Hi! I found this post through Google and thought I would answer it. I thought it was -L and that showed me the correct syntax which indeed is -i in v5.5 at least - but you have to use the vmk# format. To find that use this command
AAA.BBB is my current management network and XXX.YYY is my problem network.
~ # esxcli network ip interface ipv4 get
Name IPv4 Address IPv4 Netmask IPv4 Broadcast Address Type DHCP DNS
---- -------------- ------------- -------------- ------------ --------
vmk0 10.AAA.BBB.132 255.255.255.0 10.AAA.BBB.255 STATIC false
vmk1 10.XXX.YYY.95 255.255.255.0 10.XXX.YYY.255 STATIC false
~ # traceroute 10.XXX.YYY.1 -L vmk1 # this was a wild ass guess and it corrected me
Version 1.4a12
Usage: traceroute [-dFnrUvxX] [-f first_ttl] [-i iface] [-m max_ttl]

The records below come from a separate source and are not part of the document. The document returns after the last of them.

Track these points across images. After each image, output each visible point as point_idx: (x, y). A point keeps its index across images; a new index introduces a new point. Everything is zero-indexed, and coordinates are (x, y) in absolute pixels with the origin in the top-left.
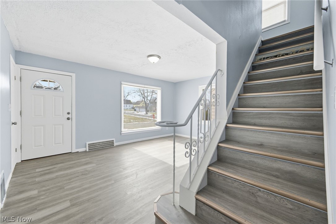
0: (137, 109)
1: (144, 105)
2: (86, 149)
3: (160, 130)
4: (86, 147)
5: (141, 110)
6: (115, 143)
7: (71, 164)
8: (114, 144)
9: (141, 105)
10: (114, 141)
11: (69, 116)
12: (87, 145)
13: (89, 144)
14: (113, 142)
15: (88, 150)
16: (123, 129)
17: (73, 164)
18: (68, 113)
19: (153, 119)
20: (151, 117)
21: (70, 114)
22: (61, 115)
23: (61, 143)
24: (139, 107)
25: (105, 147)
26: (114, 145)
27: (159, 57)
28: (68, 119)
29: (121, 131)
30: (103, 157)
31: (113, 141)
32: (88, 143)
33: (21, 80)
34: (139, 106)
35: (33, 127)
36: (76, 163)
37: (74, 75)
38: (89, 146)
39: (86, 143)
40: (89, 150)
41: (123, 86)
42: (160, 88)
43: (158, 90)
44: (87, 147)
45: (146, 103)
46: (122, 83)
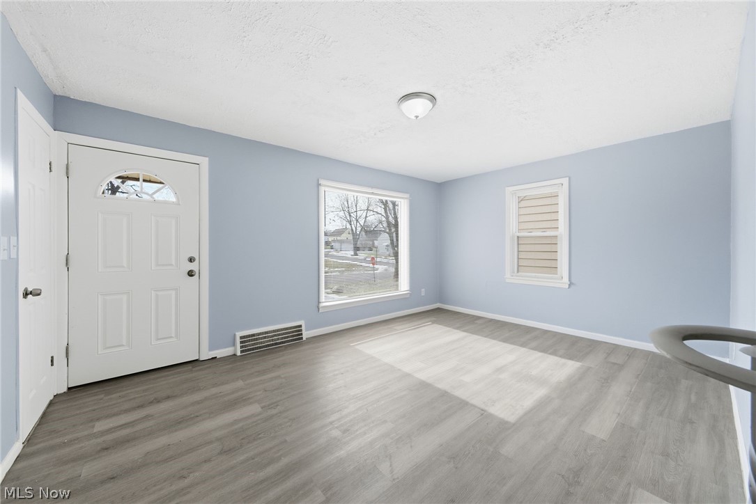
0: (336, 245)
1: (351, 237)
2: (235, 350)
3: (408, 296)
4: (234, 344)
5: (344, 246)
6: (304, 332)
7: (193, 404)
8: (302, 334)
9: (344, 237)
10: (303, 328)
11: (193, 266)
12: (238, 341)
13: (241, 338)
14: (301, 330)
15: (239, 354)
16: (323, 298)
17: (198, 403)
18: (191, 260)
19: (371, 265)
20: (365, 260)
21: (194, 261)
22: (173, 263)
23: (172, 337)
24: (341, 242)
25: (280, 343)
26: (302, 338)
27: (433, 98)
28: (191, 274)
29: (319, 302)
30: (279, 377)
31: (300, 326)
32: (239, 334)
33: (67, 173)
34: (339, 238)
35: (99, 296)
36: (206, 399)
37: (204, 161)
38: (241, 342)
39: (235, 335)
40: (242, 352)
41: (322, 189)
42: (407, 196)
43: (402, 200)
44: (238, 345)
45: (353, 234)
46: (321, 182)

[-p port] [-q nqueries] [-s src_addr] [-t tos]
[-w waittime] [-z pausemsecs] host [packetlen]
Options:
-d Enable socket level debugging
-F Do not fragment packets
-f first_ttl Start from the first_ttl hop (intead of 1)
-i device Specify a VMKNIC to operate with
-m max_ttl Set the max number of hops (max TTL to be reached). Default is 30
-n Do not resolve IP addresses to their domain names
-p port Set the destination port to use.
For the default UDP method this is the initial port, incremented each probe
For the ICMP method this is the initial seq number, incremented each probe
-q nqueries Set the number of probes per each hop. Default is 3
-r Bypass the normal routing and send directly to a host on an attached network
-s src_addr Use src_addr for outgoing packets
-t tos Set the Type Of Service value for outgoing packets
-U Use UDP packets instead of ICMP ECHO for tracerouting
-v More verbose output
-w waittime Set wait time for response to a probe
-x Compute IP checksums
-X Output results in XML format
-z pausemsecs Delay to pause for before sending first probe
So in this case i'm testing vmk1. vmk0 is active, and ESXi will try that by default
~ # traceroute 10.XXX.YYY.1
traceroute: Warning: Multiple interfaces found; using 10.AAA.BBB.132 @ vmk0
traceroute to 10.XXX.YYY.1 (10.XXX.YYY.1), 30 hops max, 40 byte packets
~ # traceroute 10.XXX.YYY.1 -i vmk1
traceroute to 10.XXX.YYY.1 (10.XXX.YYY.1), 30 hops max, 40 byte packets # notice it no longer gives a warning specifying which interface it uses
1 * * *
2 *traceroute: sendto: Host is down
I know it took a while but I hope that helps people checking this post from a search engine!